= Behavioral contrast =

Phenomenon studied in psychology

Behavioral contrast refers to a change in the strength of one response that occurs when the rate of reward of a second response, or of the first response under different conditions, is changed. For example, suppose that a pigeon in an operant chamber pecks a key for food reward. Sometimes the key is red, sometimes green, but food comes with equal frequency in either case. Then suddenly pecking the key when it is green brings food less frequently. Positive contrast is seen when the rate of response to the red key goes up, even though the frequency of reward in red remains unchanged. Likewise, increasing the reward to green tends to reduce the response rate to red (negative contrast). This sort of contrast effect may occur following changes in the amount, frequency, or nature of the reward, and it has been shown to occur with various experimental designs and response measures (e.g. response rate, running speed).

==History of contrast effects==
In 1942, Crespi measured the speed of rats running to various amounts of reward at the end of an alley. He found that the greater the magnitude of reward, the faster the rat would run to get the reward. In the middle of his experiment Crespi shifted some of his animals from a large reward to a small reward. These animals now ran even more slowly than control animals that had been trained on small reward throughout the experiment. This overshoot is an example of successive negative contrast. Likewise, other animals shifted from small to large reward ran faster than those trained on the larger reward throughout (successive positive contrast). Crespi originally called these effects depression and elation respectively, but, in 1949, Zeaman suggested changing the names to negative contrast and positive contrast. The combined concept of behavioral contrast is sometimes also referred to as the Crespi effect.
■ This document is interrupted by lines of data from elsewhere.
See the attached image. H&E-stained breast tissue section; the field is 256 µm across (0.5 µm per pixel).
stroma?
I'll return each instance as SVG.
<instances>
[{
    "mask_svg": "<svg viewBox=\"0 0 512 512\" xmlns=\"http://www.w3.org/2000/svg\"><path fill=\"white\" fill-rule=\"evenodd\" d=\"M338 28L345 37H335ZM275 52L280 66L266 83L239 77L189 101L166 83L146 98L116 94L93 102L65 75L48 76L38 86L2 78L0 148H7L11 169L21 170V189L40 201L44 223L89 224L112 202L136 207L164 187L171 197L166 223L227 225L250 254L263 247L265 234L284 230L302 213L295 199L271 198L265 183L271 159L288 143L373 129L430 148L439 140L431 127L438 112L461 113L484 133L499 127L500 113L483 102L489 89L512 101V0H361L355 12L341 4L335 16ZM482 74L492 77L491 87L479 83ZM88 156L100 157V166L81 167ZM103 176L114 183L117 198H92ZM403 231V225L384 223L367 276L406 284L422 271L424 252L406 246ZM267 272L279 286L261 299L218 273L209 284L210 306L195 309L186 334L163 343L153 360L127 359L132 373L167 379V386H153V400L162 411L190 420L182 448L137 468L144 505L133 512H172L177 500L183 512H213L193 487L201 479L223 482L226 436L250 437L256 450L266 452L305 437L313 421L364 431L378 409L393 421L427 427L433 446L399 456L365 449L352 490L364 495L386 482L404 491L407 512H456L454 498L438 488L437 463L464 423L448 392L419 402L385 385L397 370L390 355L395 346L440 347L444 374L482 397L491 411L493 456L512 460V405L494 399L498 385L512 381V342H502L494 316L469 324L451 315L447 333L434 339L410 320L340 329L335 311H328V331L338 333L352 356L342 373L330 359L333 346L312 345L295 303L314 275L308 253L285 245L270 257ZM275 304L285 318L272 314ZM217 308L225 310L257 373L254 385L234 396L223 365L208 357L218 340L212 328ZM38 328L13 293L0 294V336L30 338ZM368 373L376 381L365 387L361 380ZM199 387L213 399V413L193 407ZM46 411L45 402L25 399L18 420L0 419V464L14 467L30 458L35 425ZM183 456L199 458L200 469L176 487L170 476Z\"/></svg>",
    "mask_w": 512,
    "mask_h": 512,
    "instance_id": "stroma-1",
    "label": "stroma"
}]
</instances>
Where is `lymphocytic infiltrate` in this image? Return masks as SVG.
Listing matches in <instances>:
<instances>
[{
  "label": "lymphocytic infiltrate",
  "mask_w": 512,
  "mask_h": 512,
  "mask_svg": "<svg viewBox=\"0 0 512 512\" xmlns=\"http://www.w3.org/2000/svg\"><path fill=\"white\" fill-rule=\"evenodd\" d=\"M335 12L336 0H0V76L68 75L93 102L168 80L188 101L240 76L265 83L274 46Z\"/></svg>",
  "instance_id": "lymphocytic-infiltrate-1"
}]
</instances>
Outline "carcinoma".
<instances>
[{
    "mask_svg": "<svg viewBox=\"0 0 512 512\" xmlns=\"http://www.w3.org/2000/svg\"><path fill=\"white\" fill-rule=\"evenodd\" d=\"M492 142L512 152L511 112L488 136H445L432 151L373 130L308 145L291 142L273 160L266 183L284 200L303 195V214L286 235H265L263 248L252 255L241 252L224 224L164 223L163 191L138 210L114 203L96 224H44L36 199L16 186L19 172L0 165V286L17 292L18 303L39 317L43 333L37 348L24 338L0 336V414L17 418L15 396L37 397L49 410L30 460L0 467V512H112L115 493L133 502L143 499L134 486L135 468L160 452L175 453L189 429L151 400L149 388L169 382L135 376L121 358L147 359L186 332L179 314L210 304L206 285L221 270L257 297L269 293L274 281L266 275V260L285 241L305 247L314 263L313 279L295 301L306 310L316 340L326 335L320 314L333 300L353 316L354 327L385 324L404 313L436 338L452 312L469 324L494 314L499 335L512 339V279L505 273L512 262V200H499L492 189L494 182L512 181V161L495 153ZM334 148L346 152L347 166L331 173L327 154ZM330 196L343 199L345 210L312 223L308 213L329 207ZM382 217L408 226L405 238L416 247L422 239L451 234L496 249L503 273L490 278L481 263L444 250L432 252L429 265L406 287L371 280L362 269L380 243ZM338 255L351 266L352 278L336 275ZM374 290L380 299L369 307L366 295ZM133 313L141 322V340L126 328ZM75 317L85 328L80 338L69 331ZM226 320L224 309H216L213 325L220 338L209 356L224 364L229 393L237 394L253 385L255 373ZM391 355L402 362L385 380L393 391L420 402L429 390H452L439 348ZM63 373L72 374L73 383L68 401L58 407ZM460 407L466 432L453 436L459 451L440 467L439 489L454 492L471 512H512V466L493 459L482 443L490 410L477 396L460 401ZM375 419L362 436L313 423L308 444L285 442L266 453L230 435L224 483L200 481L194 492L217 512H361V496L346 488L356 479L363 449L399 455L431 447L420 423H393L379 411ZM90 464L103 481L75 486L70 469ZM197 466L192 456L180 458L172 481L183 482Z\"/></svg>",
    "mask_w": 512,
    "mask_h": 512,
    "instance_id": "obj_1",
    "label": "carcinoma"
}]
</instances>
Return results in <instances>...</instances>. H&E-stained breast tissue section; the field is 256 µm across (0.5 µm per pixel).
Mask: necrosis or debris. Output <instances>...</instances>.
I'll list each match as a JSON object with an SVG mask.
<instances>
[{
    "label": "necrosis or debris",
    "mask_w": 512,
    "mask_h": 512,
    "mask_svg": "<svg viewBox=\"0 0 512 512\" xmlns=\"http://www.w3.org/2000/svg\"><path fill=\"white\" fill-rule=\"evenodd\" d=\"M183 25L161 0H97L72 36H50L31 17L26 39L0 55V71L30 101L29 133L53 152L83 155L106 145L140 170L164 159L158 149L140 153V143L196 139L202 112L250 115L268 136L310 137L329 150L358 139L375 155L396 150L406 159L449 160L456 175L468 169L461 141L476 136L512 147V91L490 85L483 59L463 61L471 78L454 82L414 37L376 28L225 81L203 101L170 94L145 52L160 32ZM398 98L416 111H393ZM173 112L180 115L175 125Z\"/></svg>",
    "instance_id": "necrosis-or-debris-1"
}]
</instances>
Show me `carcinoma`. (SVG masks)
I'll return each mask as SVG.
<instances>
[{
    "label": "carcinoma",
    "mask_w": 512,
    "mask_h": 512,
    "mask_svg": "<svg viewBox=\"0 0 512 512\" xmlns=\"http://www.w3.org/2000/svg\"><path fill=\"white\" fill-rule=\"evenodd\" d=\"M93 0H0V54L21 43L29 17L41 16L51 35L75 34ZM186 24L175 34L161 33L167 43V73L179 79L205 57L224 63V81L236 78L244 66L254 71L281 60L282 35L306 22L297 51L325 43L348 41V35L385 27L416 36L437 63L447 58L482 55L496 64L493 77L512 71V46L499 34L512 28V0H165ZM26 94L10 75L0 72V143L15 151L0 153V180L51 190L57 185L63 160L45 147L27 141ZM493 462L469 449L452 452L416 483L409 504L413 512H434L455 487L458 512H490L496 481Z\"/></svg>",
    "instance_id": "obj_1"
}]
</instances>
In 1981, Bower discovered that positive contrast may be reduced because the response measure hits a ceiling. Thus, if contrast is the subject of an experiment, reward sizes may need to be adjusted to keep the response below such a ceiling. In 1996, Flaherty suggested that negative contrast was related to frustration; that is, the sudden shift to a low reward causes frustration for the person or the animal, and this frustration interferes with the behavior the subject is performing.